Homemade bagels: You'd think making the holes would be easy

Have you ever eaten a homemade bagel? I hadn't, nor had I even seen one.

This revelation set me to wondering why. Is there some deep, dark secret, known only to commercial bakers, that makes baking a bagel in your own kitchen an impossibility or utterly foolish?

Not at all, Dona Meilach reassured me. Ms. Meilach has written a compact paperback with the encouraging title, "The Best Bagels Are Made at Home" ($8.95), part of Bristol Publishing's Nitty Gritty cookbook series.

"Lots of people make bagels in their homes - you just haven't come across them," she explained. "Some live in the boonies, some don't want the preservatives that keep bagels fresh, and some just like to make bread."

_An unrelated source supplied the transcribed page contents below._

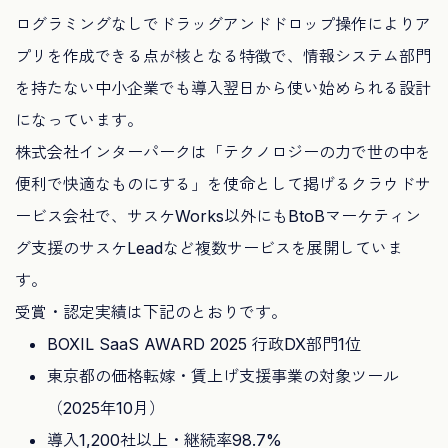
ログラミングなしでドラッグアンドドロップ操作によりア
プリを作成できる点が核となる特徴で、情報システム部門
を持たない中小企業でも導入翌日から使い始められる設計
になっています。
株式会社インターパークは「テクノロジーの力で世の中を
便利で快適なものにする」を使命として掲げるクラウドサ
ービス会社で、サスケWorks以外にもBtoBマーケティン
グ支援のサスケLeadなど複数サービスを展開していま
す。
受賞・認定実績は下記のとおりです。
BOXIL SaaS AWARD 2025 行政DX部門1位
東京都の価格転嫁・賃上げ支援事業の対象ツール
（2025年10月）
導入1,200社以上・継続率98.7%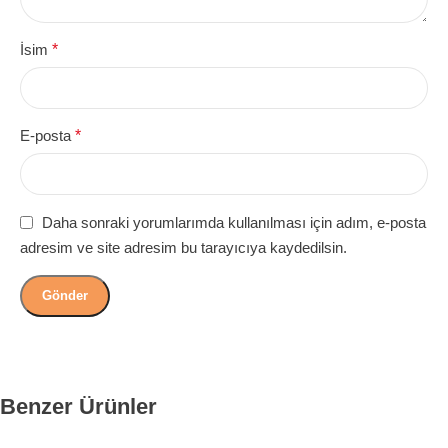
İsim
*
E-posta
*
Daha sonraki yorumlarımda kullanılması için adım, e-posta
adresim ve site adresim bu tarayıcıya kaydedilsin.
Benzer Ürünler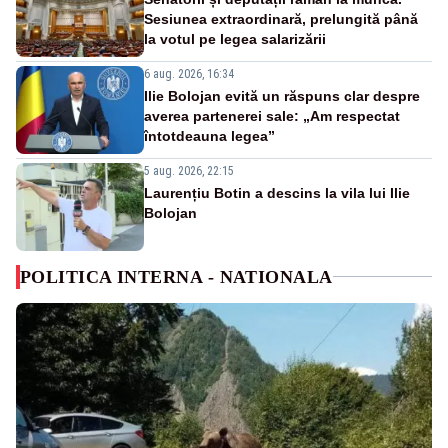
Sesiunea extraordinară, prelungită până
la votul pe legea salarizării
6 aug. 2026, 16:34
Ilie Bolojan evită un răspuns clar despre
averea partenerei sale: „Am respectat
întotdeauna legea”
5 aug. 2026, 22:15
Laurențiu Botin a descins la vila lui Ilie
Bolojan
POLITICA INTERNA - NATIONALA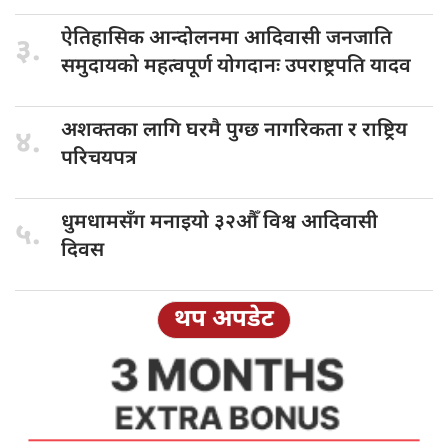
ऐतिहासिक आन्दोलनमा
आदिवासी जनजाति
३.
समुदायको महत्वपूर्ण योगदानः उपराष्ट्रपति यादव
अशक्तका लागि
घरमै पुग्छ नागरिकता र राष्ट्रिय
४.
परिचयपत्र
धुमधामसँग मनाइयो
३२औँ विश्व आदिवासी
५.
दिवस
थप अपडेट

I sometimes fall into the latter category, so I decided to give bagels a shot.

Before beginning, though, I needed to know the downside.

Basically, it's that commercial bakers have a couple things going for them that the home baker doesn't - namely high-temperature ovens that can steam-prep the dough and machines that extrude it in those wonderfully round shapes.

The homemade bagel, I learned, isn't likely to be mistaken for what the pros make, but surely it can taste as good.

So armed with "Best Bagels" and Marilyn Bagel's "The Bagel Bible" (Globe Pequot, $10.95), two excellent sources, I ventured into uncharted waters.

Both books call for using barley malt syrup, a natural sweetener that looks and smells a lot like molasses, but is quite a bit more expensive. The small jar I purchased in a health-food store cost $4.99.

Another recommended ingredient is bread flour, which contains more gluten than its all-purpose brethren and thus is more elastic, making for chewier bagels - and possibly a bigger mess.

After mixing all the ingredients in a bowl, I dumped the amorphous, gooey mass onto a floured bread board. From previous breadmaking experience I knew that kneading could be a frustratingly sticky step, and it proved to be doubly so this time.

Maybe this partly explains why "Best Bagels" highlights the words "Perfect for the bread machine" on its cover.

If you'll be kneading by hand, you probably should take the phone off the hook. Sticky hands and incoming phone calls don't mix, I discovered.

Ultimately - with aid from my son, who helped extricate me from the ooze - I got the dough into workable condition.

The next tricky step was forming the individual bagels.

There are different ways to do this. First we tried sticking a spoon handle through the dough and whirling it around.

Next we rolled the dough and pinched the ends together.

Neither produced anything near picture-perfect bagels, but home bakers can't be too choosy.

Finally, the bagels were covered and left to rise about half an hour before being dropped, two at a time, into a pot of boiling water that was flavored with more malt syrup.

This was the unfamiliar "chemistry lab" step, the one unique to bagelmaking, which essentially precooks the raw dough into its lovably plump shape.

After bobbing in the boiling water for four minutes, my bagels grew into soggy, almost unmanageably large blobs. Plucked out with a slotted spoon, they drained and then were gently placed on a baking sheet and dusted with cornmeal.

Some of the blobs, however, broke apart in the pot and sank like hulking shipwrecks.

As this process continued, the froth became so thick that it shielded even the bobbing bagels from view. Things were careening out of control, and I was only too pleased to throw the first batch in the oven, which struggled to reach 450 degrees.

Even then, the egg-and-milk glaze brushed on top browned before the bagels were fully baked. Rather than let them bake and burn, I pulled them from the oven, some still in a gooey state.

But guess what? Within minutes my wife and son were slathering cream cheese onto these still-warm oddities - and enjoying them.

As for me, I nibbled enough to know they were better than they looked. But frankly, the cleanup operation took about another hour, during which time my bagel appetite subsided.

Would I do it again? Maybe, but not until reading Dona Meilach's troubleshooting tips very carefully.